Furthermore, it has also been confirmed that the corrosion prevention effect can be further enhanced by setting the total content of halogen elements and sulfur contained in the pressure-sensitive adhesive sheet to a certain value or less.
In addition, since the adhesive layer contains polyolefin and an acrylic polymer, the anticorrosive agent is unevenly distributed on the surface of the adhesive layer compared to an adhesive layer that does not contain polyolefin. It was also confirmed that the corrosion-preventing effect can be sufficiently exerted for copper and copper over a long period of time.

Claims

A single-layer adhesive sheet comprising an adhesive layer containing a polyolefin, an acrylic polymer, and a nitrogen heterocyclic compound.
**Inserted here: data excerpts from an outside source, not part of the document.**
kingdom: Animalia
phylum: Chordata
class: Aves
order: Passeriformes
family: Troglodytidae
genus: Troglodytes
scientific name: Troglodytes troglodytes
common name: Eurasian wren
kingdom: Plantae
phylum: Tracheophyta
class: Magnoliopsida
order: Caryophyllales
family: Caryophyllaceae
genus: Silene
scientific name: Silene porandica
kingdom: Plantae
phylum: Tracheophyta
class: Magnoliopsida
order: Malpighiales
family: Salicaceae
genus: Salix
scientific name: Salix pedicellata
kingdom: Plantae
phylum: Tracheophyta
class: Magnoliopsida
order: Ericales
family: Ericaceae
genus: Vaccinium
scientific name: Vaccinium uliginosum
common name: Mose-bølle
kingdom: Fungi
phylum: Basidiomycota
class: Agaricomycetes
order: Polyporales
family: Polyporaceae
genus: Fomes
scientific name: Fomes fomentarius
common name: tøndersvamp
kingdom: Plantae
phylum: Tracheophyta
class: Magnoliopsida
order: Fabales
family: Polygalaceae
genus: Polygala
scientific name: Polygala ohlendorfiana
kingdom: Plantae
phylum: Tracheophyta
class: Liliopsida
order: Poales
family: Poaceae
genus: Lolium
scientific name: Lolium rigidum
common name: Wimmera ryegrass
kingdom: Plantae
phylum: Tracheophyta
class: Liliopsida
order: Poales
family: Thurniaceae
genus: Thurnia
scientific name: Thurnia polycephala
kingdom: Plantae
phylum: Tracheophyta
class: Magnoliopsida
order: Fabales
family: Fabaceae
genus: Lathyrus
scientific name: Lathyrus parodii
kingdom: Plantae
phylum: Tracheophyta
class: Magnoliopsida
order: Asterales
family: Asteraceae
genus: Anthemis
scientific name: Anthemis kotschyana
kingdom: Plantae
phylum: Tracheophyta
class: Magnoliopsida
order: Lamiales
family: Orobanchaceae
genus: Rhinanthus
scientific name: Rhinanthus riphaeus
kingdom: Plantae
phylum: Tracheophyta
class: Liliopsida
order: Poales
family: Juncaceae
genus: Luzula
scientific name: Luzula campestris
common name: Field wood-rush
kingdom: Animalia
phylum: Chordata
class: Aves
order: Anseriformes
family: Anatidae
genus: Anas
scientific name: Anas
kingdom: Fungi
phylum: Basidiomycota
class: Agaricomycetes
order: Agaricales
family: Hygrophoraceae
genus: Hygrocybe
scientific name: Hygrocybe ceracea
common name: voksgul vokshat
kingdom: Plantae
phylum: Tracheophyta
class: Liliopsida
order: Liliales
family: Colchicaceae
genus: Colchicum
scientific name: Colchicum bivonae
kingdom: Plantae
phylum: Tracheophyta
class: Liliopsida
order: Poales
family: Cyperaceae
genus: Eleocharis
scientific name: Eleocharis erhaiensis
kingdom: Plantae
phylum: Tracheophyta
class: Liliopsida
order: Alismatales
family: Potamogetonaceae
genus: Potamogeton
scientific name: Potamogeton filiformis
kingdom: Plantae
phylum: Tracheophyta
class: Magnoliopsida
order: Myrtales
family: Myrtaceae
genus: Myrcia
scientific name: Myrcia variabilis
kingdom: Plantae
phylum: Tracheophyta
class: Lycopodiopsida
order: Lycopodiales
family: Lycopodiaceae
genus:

A pressure-sensitive adhesive sheet comprising a pressure-sensitive adhesive layer containing a polyolefin, an acrylic polymer, and a nitrogen heterocyclic compound, and having the pressure-sensitive adhesive layer as a surface layer.
The pressure-sensitive adhesive sheet according to claim 1 or 2, wherein the nitrogen heterocyclic compound is more unevenly distributed on the surface of the pressure-sensitive adhesive layer than inside the pressure-sensitive adhesive layer.
The pressure-sensitive adhesive sheet according to any one of claims 1 to 3, wherein the total content of Cl, Br, I and S is 100 ppm or less.
The pressure-sensitive adhesive sheet according to any one of claims 1 to 4, which has a relative dielectric constant of 3.8 or less at a frequency of 100 kHz.
The polyolefin is a polymer of any one of polyisobutylene, polybutene, polybutadiene and polyisoprene; any one of these hydrogenated polymers; any one of these polymers or a polymer having a hydrogenated polymer as the main chain; any of these 6. A copolymer comprising a combination of two or more kinds of polymers or monomers constituting a hydrogenated polymer; or a mixed resin comprising a combination of any two or more of these polymers. The pressure-sensitive adhesive sheet described in 1.
The pressure-sensitive adhesive sheet according to any one of claims 1 to 6, having a haze of 1.0% or less.
A conductive member laminate comprising the adhesive sheet according to any one of claims 1 to 7 and a conductive member.
A touch panel comprising the conductive member laminate according to claim 8.
An image display device comprising the conductive member laminate according to claim 8, an image display panel, and a surface protection panel.